The simplest trading method based on the system of directional movement implies comparison of two direction indicators: the 14-period + DI and 14-period -DI. To do this, or charts of indicators one on the other, or + DI is subtracted from -DI. W. Wilder recommends buying when + DI is higher than -DI, and selling when + DI sinks lower than -DI.

These simple trading rules Wells Wilder added "extreme point rule." It is used to eliminate false signals and decrease the number of deals. The extreme point, when the + DI and -DI should be noted "extreme point." When the + DI rises above the -DI, the highest price of the day is the intersection. If + DI is lower than -DI, this point - the lowest price of the day crossing.

Extreme point is then used as the entry level market. Thus, after the signal to buy (+ DI rose above the -DI) one must wait till the price rises above the extreme point, and only then buy. If the price fails to rise above the extreme point, you should retain the short position.

To prevent false alarms, the system is supplemented "extreme point rule." During the + DI and -DI should note the "extreme point." If -DI below + DI, it will be an extreme point of intersection of the maximum price of the day, if the above - then the minimum.
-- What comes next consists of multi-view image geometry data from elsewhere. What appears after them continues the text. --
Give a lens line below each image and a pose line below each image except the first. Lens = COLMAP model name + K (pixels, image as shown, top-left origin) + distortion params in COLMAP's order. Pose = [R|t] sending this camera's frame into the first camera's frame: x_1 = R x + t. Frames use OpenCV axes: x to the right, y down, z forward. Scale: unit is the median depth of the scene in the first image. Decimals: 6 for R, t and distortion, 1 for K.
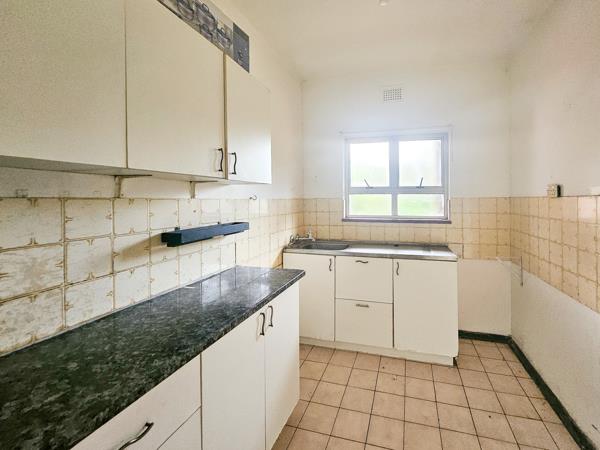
lens RADIAL K [[266.6, 0, 361.4], [0, 266.6, 197.3], [0, 0, 1]] dist [-0.000259, 0.000106]
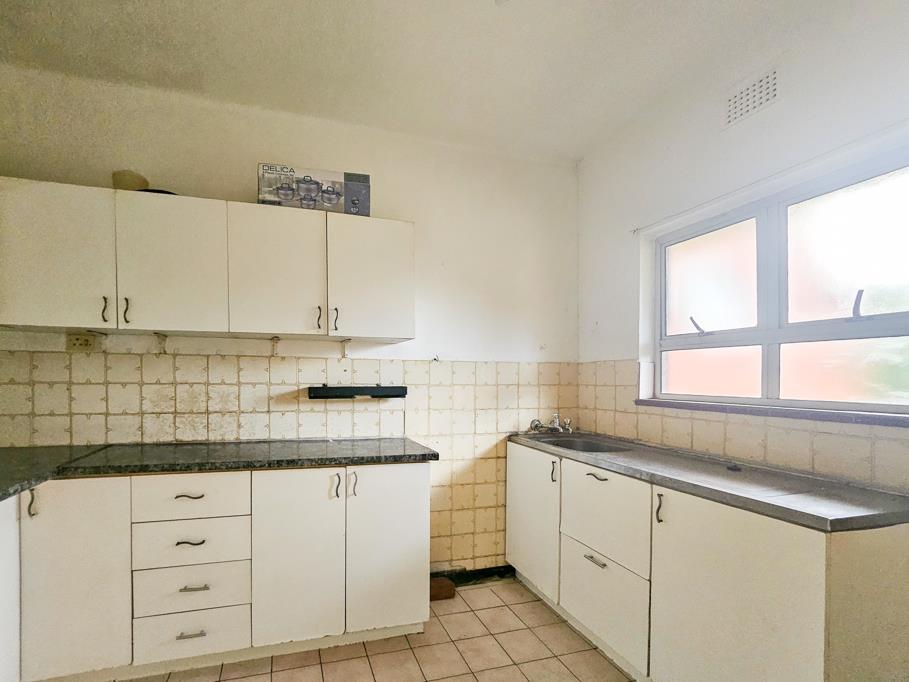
lens RADIAL K [[412.2, 0, 382.3], [0, 412.2, 383.0], [0, 0, 1]] dist [-0.000453, -0.000091]
pose [[0.435454, 0.013769, -0.900105, 0.960913], [-0.002291, 0.999897, 0.014187, 0.086328], [0.900208, -0.004116, 0.435441, 0.483831]]
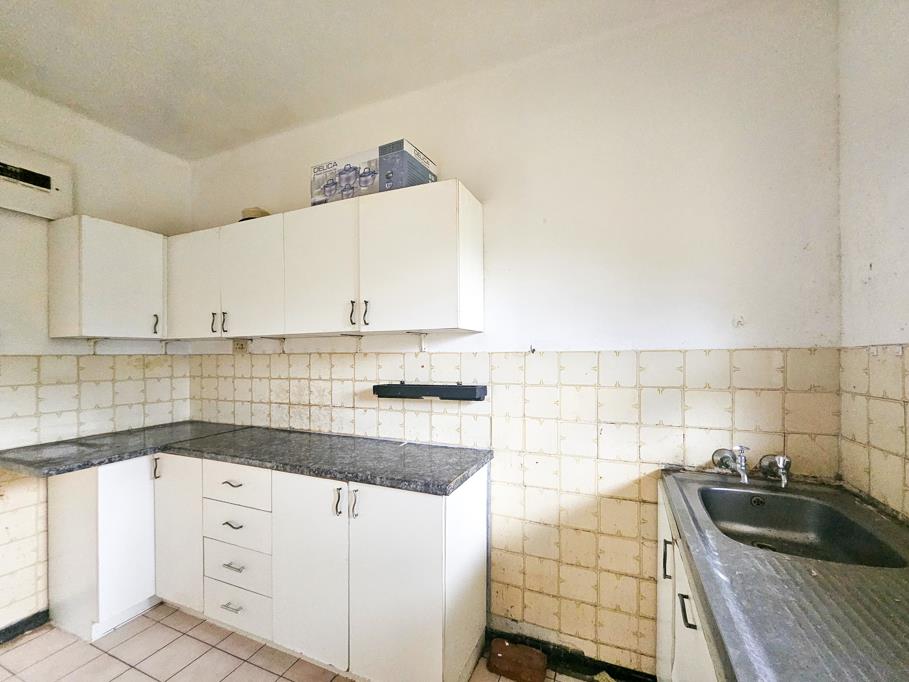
lens RADIAL K [[376.6, 0, 453.4], [0, 376.6, 357.2], [0, 0, 1]] dist [-0.000860, -0.000157]
pose [[-0.216824, 0.007588, -0.976181, 0.674742], [0.012723, 0.999907, 0.004947, 0.017998], [0.976128, -0.011347, -0.216900, 1.531721]]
Without these points is difficult to determine the level of entry into the market.

ADX signals on the purchase and sale come from the intersection of the lines + DI and -DI:

+ DI line moves up: When the + DI crosses -DI from the bottom up, it indicates a reversal in the direction of the uptrend and signals the opening position for the purchase and immediate closing positions.

-DI Line moves up: When the line -DI crosses + DI from the bottom up, it indicates a reversal in the direction of the downward trend and signals the opening short positions and the immediate closing of positions on the purchase.


ADX indicator scale

If ADX is between 0 and 25 then the stock is in a trading range. It is likely just chopping around sideways. Avoid these weak, pathetic stocks!

Once ADX gets above 25 then you will begin to see the beginning of a trend. Big moves (up or down) tend to happen when ADX is right around this number.

When the ADX indicator gets above 30 then you are staring at a stock that is in a strong trend! These are the stocks that you want to be trading!

You won't see very many stocks with the ADX above 50. Once it gets that high, you start to see trends coming to an end and trading ranges developing again.

ADX indicator calculation

ADX = SUM ((+ DI - (-DI)) / (+ DI + (-DI)), N) / N

N - number of periods used in calculation;
SUM (..., N) - the sum for N periods;
+ DI - the indicator value is positive price trends (positive directional index);
-DI - The indicator value is the negative direction of price movements (negative directional index).